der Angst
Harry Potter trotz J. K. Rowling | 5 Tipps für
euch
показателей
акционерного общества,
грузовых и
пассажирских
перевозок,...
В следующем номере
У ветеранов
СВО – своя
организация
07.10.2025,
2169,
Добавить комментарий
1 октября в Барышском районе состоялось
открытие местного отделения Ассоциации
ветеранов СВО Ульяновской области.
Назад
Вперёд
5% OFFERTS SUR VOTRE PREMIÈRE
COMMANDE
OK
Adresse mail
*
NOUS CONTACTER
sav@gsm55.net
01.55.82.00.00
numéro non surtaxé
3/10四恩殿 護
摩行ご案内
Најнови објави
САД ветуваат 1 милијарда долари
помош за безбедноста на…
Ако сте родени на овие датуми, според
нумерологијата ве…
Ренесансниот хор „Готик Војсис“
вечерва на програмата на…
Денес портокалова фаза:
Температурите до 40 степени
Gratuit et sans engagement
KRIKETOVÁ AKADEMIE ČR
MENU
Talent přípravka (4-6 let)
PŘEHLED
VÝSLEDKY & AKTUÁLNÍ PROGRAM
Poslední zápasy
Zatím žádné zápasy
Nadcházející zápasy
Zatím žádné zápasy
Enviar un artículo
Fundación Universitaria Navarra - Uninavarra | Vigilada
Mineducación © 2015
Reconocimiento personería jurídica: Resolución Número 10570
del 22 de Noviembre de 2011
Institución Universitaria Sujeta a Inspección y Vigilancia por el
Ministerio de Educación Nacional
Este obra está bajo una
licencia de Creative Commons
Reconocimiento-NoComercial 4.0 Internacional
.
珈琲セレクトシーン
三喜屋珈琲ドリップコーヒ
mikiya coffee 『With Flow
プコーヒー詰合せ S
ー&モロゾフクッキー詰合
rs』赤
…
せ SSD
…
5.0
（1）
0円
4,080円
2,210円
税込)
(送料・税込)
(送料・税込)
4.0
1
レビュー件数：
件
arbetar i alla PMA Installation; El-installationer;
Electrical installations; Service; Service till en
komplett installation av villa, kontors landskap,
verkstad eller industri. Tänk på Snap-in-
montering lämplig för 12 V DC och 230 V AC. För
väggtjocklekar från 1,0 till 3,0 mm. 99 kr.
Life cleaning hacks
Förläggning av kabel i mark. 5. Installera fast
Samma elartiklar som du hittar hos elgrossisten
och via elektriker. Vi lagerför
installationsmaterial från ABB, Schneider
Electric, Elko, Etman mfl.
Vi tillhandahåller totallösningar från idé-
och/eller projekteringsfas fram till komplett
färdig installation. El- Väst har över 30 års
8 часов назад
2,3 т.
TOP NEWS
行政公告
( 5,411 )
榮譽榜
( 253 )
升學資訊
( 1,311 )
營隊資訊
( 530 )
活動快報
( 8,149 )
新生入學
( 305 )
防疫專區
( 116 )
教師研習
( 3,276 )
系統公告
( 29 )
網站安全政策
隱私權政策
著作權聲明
________________
Pull out every line above that contains the word "komplett", matching upper and lower case exactly.

▶ **TASK ANSWER**:
komplett installation av villa, kontors landskap,
och/eller projekteringsfas fram till komplett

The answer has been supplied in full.